TASK PROMPT –
State how many lines in the entries below include the string "Alexandra", and give nothing beyond that number.

────

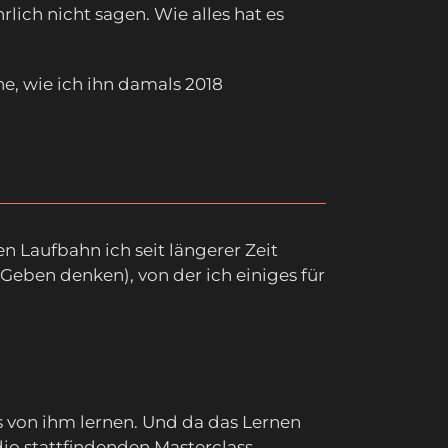
lich nicht sagen. Wie alles hat es
he, wie ich ihn damals 2018
en Laufbahn ich seit längerer Zeit
Geben denken), von der ich einiges für
es von ihm lernen. Und da das Lernen
dio stattfindenden Masterclass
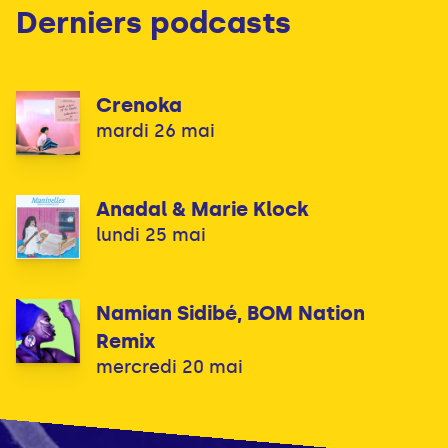
Derniers podcasts
Crenoka
mardi 26 mai
Anadal & Marie Klock
lundi 25 mai
Namian Sidibé, BOM Nation
Remix
mercredi 20 mai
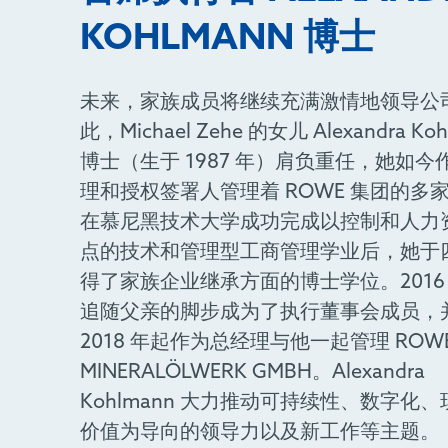
KOHLMANN 博士
未来，家族成员将继续充满激情地领导公
此，Michael Zehe 的女儿 Alexandra Ko
博士（生于 1987 年）肩负重任，她如今
理和授权签署人管理着 ROWE 集团的多
在慕尼黑技术大学成功完成以控制和人力
点的技术和管理型工商管理学业后，她于
得了家族企业继承方面的博士学位。2016
追随父亲的脚步成为了执行董事会成员，
2018 年起作为总经理与他一起管理 ROW
MINERALÖLWERK GMBH。Alexandra
Kohlmann 大力推动可持续性、数字化
价值为导向的领导力以及新工作等主题。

────

ANSWER SPACE –
2